Background/aims: Colonoscopy is a standard diagnostic tool for screening and surveillance of diseases affecting the colon. Colonoscopy may be painful for patients and difficult for the endoscopist. The aim of this study was to identify the factors affecting the technical difficulty of a colonoscopic examination and to predict potential difficult patients who will undergo colonoscopy.
Methodology: A total of 646 outpatients were consecutively included in this study. Patient's age and gender, body mass index (BMI), prior surgical history, and the duration and symptoms of irritable bowel syndrome (IBS) were recorded before the procedure. The quality of bowel preparation, the difficulty of examination reported by the colonoscopist, the degree of patient pain, the degree of pain as reported by an observer, cecal intubation time andcolonoscopic findings were assessed after the procedure.

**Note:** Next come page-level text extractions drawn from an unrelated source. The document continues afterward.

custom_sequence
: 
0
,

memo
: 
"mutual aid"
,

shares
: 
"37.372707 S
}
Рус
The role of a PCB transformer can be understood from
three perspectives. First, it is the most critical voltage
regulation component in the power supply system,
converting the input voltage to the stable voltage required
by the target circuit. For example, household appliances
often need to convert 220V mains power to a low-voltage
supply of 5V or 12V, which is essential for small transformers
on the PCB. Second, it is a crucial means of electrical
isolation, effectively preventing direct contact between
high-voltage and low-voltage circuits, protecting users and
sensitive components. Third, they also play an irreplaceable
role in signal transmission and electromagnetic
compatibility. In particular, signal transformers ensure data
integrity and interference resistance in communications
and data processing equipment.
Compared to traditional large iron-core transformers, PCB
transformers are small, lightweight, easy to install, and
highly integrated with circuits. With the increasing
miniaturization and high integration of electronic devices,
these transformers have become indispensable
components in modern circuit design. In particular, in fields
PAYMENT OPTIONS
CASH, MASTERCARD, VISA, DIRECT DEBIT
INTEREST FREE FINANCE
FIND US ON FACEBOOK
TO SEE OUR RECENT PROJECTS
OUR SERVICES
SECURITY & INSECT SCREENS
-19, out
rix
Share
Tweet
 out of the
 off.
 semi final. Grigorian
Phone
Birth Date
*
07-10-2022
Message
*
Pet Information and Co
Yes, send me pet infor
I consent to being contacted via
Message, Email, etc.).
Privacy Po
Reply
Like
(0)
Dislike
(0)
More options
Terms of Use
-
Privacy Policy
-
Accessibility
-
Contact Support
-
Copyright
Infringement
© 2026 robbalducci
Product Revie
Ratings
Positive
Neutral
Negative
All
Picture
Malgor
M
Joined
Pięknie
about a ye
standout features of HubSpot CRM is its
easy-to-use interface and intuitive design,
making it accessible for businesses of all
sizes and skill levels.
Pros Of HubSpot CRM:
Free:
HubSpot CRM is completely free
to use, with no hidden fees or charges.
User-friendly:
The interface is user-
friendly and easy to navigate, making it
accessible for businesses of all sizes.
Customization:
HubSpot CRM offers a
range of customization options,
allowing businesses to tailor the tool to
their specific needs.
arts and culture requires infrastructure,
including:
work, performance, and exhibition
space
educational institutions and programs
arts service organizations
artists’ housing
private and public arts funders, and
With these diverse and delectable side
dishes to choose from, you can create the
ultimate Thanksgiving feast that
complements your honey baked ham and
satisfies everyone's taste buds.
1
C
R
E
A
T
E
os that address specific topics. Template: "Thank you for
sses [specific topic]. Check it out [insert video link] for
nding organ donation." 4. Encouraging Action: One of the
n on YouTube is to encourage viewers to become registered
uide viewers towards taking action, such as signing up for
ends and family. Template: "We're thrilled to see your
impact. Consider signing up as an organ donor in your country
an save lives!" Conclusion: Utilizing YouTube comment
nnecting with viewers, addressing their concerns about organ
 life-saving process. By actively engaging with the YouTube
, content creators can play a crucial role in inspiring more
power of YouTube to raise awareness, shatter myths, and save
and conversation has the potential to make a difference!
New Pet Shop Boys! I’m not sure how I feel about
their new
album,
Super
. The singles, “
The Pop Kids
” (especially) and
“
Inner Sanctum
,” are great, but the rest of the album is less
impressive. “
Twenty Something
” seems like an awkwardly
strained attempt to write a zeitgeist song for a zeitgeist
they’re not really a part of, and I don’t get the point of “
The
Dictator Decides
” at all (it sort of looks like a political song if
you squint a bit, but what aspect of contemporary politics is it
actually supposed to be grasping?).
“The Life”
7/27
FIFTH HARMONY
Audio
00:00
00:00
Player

Results: We evaluated the difficulty of colonoscopy by cecal intubation time. Advanced age (>50 years), female gender, low BMI (< or = 23 Kg/m2), poor bowel preparation, prior surgical history, patient pain and the presence of IBS were associated with prolonged cecal intubation time. A multivariate logistic regression analysis demonstrated that advanced age, female gender, low BMI, poor bowel preparation and patient pain were independent factors related to prolonged cecal intubation time.
Conclusions: In patients with advanced age, female gender and low BMI, information that colonoscopy may be difficult and painful should be provided. If a colonoscopy is not absolutely indicated, barium enema or CT colonography may be performed as alternative diagnostic modalities.